Nazı, güzelliği, tatlılığı ve endamının yanı sıra ağırbaşlılığı, yerindelik duygusuna sahip olması, nerede konuşulup nerede susulması gerektiğini bilmesi, büyüklerine hürmeti, yaşıtlarına karşı samimiyeti ve küçüklerine gösterdiği merhameti onun kişiliğini desteklediğinden isminin anlamını pekiştiriyordu.
…
İÇ MİMARLIK okudu. Mesleğini eline aldı ve alanında ilerledi. Bir yandan da yüksek lisans ve doktorasını tamamlayarak akademiye geçti. Öğrencilerinin kendisine olan hayranlığını derslerine yönlendirmeyi biliyordu. Bitmeyen azmi ve sarsılmayan kararlılığı kişiliğinin en belirgin çizgilerini oluşturuyordu. Kendisine yani gönlüne, ailesine, çevresine ve öğrencilerine karşı ince bir duyarlılığa sahip oluşu da yabana atılamazdı. Sanata dair yüksek bir bilinci vardı. Uçan bir kuşun kanadına bakarak saatlerce oradaki sanat inceliklerini rahatlıkla anlatabilirdi. Ki, bunu zaten yapıyordu.

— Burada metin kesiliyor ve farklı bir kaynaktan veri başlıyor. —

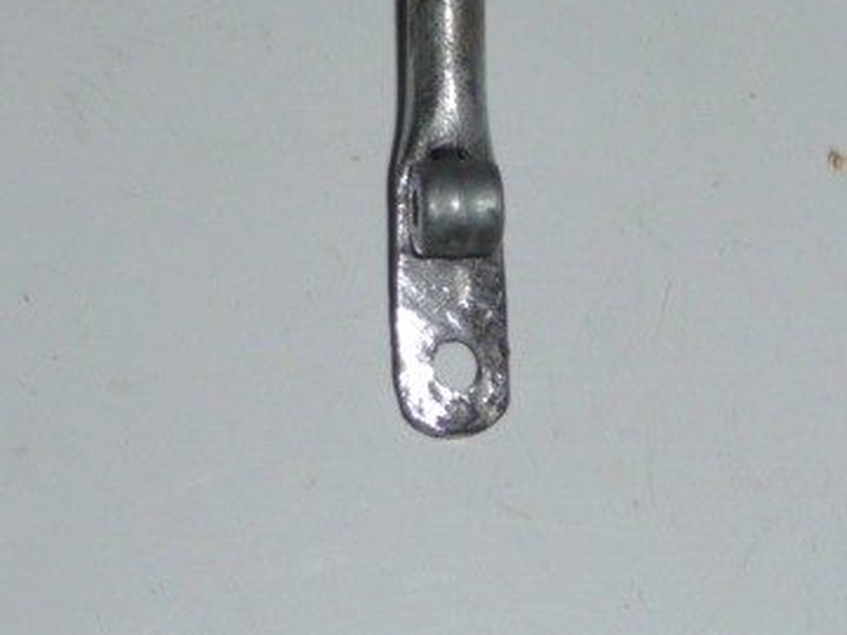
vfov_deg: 10.3
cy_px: 143
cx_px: 471
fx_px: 3523
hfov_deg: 13.7
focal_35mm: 144
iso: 100
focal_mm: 8
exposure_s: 1/30
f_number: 4.2
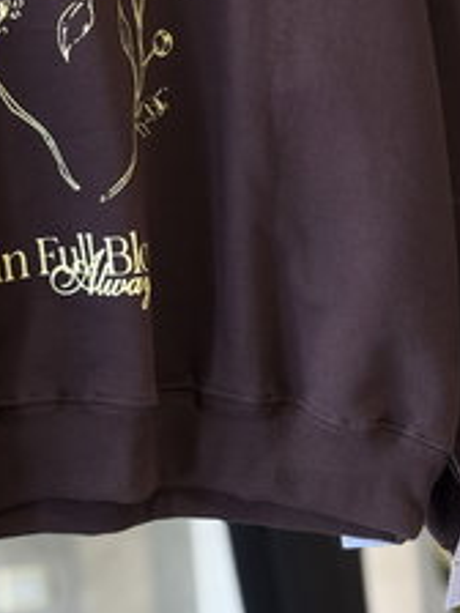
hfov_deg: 11.8
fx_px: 2197
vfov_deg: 15.5
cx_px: -14
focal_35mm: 124
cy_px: -37
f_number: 1.6
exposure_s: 1/50
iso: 125
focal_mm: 5.96
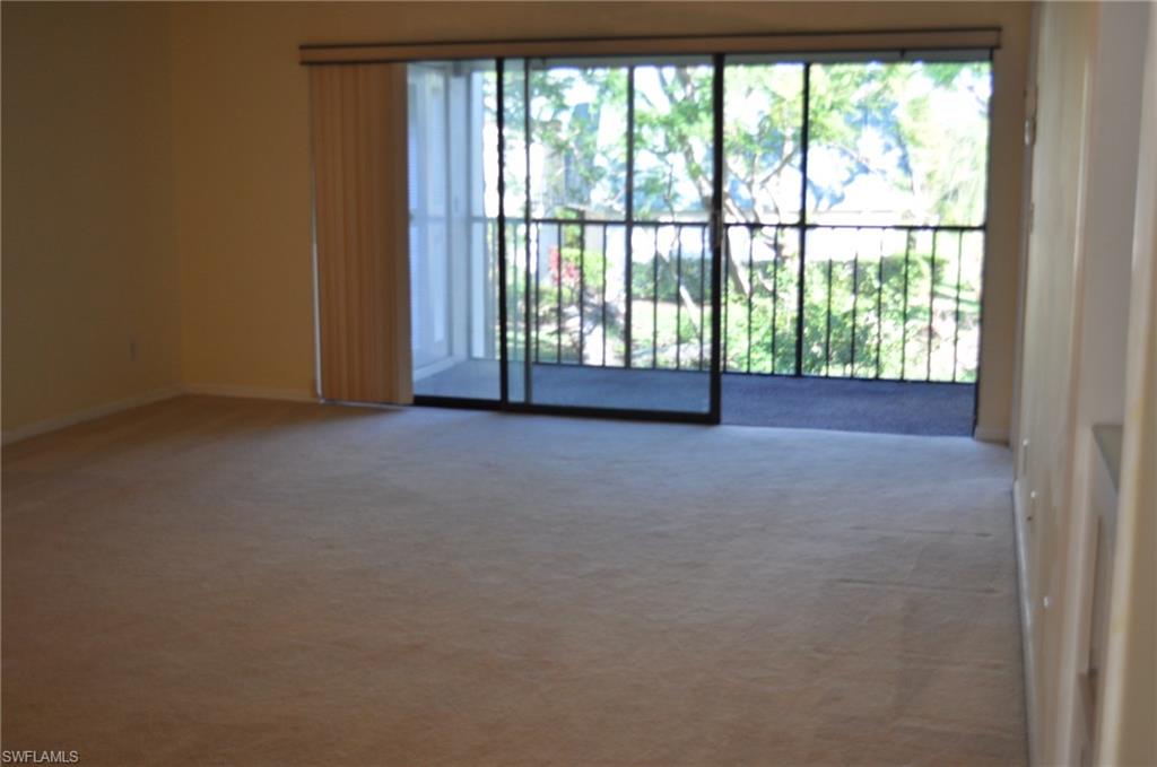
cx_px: 578
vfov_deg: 34.1
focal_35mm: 39
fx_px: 1251
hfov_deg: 49.6
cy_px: 384
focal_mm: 26
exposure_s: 1/60
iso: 200
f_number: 4.2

Zarifti. Gerçekten de çekiciydi. Anlattığına kayıtsız kalmak neredeyse imkansıza yakındı. Öğrencilerinin kendisini ders saatleri dışında bile yalnız bırakmaması bunun kanıtıydı. Zaman zaman sınırı aşmak isteyenler olmuyor muydu, elbette oluyordu. Talebeliğin tabiatında olan bir durum. Mutlaka buldukları fırsatlarda yoklama çekiyorlardı ama sabır ve dayanıklılığı bunları kolaylıkla refüze ediyordu. Ama bunu direkt olarak yapmadığından insanlar kırılmıyordu. Tersine saygıları daha da pekişiyordu. Sosyal bir altyapıya sahipti. Çok kolay iletişim kurabiliyordu. Onunla tartışma yapılamazdı. Öylesine ustalıkla konuyu müzakere sahasına taşırdı ki, herkes istifade ederdi.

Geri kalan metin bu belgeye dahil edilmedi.